Staging and model monitoring is also important, as we must design the right model for it to shine in deployment. We need to measure the quality of the model in the testing phase, and to establish and maintain baseline criteria that will determine whether we’ve successfully built a model that brings value. In addition, to ensure that the model keeps performing well in production, we need to monitor the same qualities as we would in the lab. A model only recognises patterns from the data it was trained from, as data patterns and values change, so what is the impact on the quality of results being inferred from the model?
Beyond application metrics, resource utilisation is important. The principles of prudent asset management encourages us to monitor the resource usage, such as compute, memory and storage. The consumption of such resources is both variable and case-specific.
Bringing the Model to Production:
Many enterprises serve multiple tenants at once. It is important to distinguish between the cases where multiple tenants can benefit from using a common ML model trained on a joined data set, and cases where such an approach could lead to inferior results.
As with other assets, it is important to keep old models archived and versioned. Authorities may require you to document the underlying logic of certain business operations at any previous time, an internal audit may be required by executives or a flaw in a current model may enforce a rollback to the last known correct model version. Metadata describing the parameters and structure of the model, together with production, needs to be stored too. For experimenting with new ideas, using methods like A/B testing and versioning of the models with their KPIs is invaluable.
It is challenging to predict all the different flavours of scoring logic integration. Underestimating the proper planning of integration caused the productionisation of great ML models to take significantly longer than the actual development of the model.
In simple terms, what was possible in the R&D lab could be a serious issue in the business environment. An unpleasant discovery may require for privileged access to run-scoring logic or set up the dependencies of the scoring run time. This may be an unsolvable problem or may take a while to resolve.
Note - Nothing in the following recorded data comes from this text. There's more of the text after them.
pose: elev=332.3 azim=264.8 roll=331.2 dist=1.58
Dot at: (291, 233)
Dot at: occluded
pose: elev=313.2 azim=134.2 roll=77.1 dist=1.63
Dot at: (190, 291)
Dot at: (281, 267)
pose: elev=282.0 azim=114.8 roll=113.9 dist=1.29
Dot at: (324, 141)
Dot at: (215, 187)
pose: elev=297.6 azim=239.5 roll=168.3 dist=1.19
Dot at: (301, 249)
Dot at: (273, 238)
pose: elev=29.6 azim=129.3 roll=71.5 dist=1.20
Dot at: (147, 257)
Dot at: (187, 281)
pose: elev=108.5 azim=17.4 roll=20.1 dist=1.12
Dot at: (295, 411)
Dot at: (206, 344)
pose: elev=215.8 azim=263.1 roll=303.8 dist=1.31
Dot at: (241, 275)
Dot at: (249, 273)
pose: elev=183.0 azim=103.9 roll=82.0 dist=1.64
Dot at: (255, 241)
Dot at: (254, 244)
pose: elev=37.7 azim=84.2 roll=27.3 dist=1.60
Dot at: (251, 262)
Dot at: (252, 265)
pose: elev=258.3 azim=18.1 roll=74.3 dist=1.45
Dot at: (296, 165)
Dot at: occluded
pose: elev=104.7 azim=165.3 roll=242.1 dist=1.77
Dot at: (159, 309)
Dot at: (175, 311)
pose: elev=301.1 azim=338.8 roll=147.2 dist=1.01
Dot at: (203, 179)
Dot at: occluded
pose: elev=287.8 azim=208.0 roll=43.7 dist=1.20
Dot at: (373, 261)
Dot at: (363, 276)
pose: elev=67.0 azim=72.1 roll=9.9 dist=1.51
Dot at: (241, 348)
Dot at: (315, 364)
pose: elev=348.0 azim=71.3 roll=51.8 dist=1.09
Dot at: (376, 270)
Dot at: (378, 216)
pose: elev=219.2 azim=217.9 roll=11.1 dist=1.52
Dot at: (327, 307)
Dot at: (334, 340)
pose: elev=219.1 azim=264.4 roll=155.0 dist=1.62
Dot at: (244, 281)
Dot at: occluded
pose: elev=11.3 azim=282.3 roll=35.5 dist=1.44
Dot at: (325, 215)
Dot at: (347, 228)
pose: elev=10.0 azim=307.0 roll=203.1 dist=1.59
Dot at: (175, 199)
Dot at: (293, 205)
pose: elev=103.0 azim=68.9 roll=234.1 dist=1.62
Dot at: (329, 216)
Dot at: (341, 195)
Access to sensitive data may require a hermetically closed environment, without access to the internet or any other sources of dependencies. Lazily resolved dependencies or just model deployment processes requiring an online dependency resolution may not be available, and missed deadlines may occur whilst trying to fix the issue
Having your data team build the right ML model for your enterprise, even if it’s perfectly accurate, given the current market conditions, could be a waste of time and effort, unless it is deployed effectively across the organisation, and helps guide business decision-making. The strategy should be to address the challenges, in your chosen path to deployment and to speak in a language that the business appreciates. It is only then that the value of your Machine Learning data model will accelerate across the enterprise, and maximise business impact.